Answer these questions from the text on Anthem's hospital incentive program below.
1. How much money did Anthem award in March, and to how many hospitals?
2. What serious complication rate did Q-HIP hospitals average for the diagnostic cardiac procedure mentioned?
3. How many hospitals are enrolled in Q-HIP for 2005?

▸ READING TEXT:
== Segment start ==

Providing the drug is now considered the standard of
care, but is routinely done with only 88 percent of
the patients. So Anthem Blue Cross and Blue Shield developed
its Quality-In-Sights Hospital Incentive Program (Q-HIP)
to provide incentives to hospitals that follow best
practices strategies.
In March, Anthem awarded $6 million
to 16 hospitals in the state for making measurable advances
in patient care and safety in 40 clinical measures.
It is money well spent, says Dr. Karen Remley, Anthem
Blue Cross and Blue Shield medical director for external
quality. “The way I look at it is that we’re
changing an entire culture. Other industries have long
had financial incentives tied to performance goals.
That’s something that hasn’t been part of
the medical culture,” she says. When hospitals
show an improvement in these measured indicators in
clinical outcomes, patient care and patient satisfaction,
Anthem rewards them with a higher reimbursement rate.
The Q-HIP hospitals last year performed
better than the national average on several indicators.
For example, beta blockers were given to an average
of 92.6 percent of heart attack patients at Q-HIP participating
hospitals. The highest performance was 97.2 percent.
In another measure, Q-HIP hospitals averaged only half
the serious complication rate for diagnostic cardiac
catherization — 2.5 percent instead of the national
average of 5 percent. In the first half of 2005, the
Q-HIP hospitals have continued to show improvements.
Forty-five hospitals are now enrolled
in Q-HIP for 2005. That’s nearly half the hospitals
in the state, representing about 75 percent of Anthem
hospital admissions. Through Q-HIP meetings and teleconferences,
hospitals can share their solutions for improvement.

== Segment end ==

▸ RECORD SET:

== Segment start ==

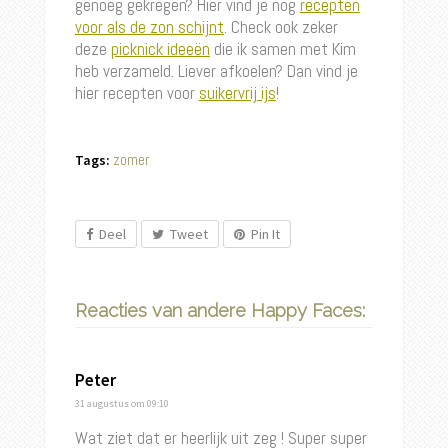
genoeg gekregen? Hier vind je nog
recepten
voor als de zon schijnt
. Check ook zeker
deze
picknick ideeën
die ik samen met Kim
heb verzameld. Liever afkoelen? Dan vind je
hier recepten voor
suikervrij ijs
!
zomer
Tags:
Deel
Tweet
Pin It
Reacties van andere Happy Faces:
Peter
31 augustus
om 09:10
Wat ziet dat er heerlijk uit zeg ! Super super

== Segment end ==

▸ TASK OUTPUT:
1. Anthem awarded $6 million to 16 hospitals.
2. Q-HIP hospitals averaged a serious complication rate of 2.5 percent.
3. Forty-five hospitals are enrolled in Q-HIP for 2005.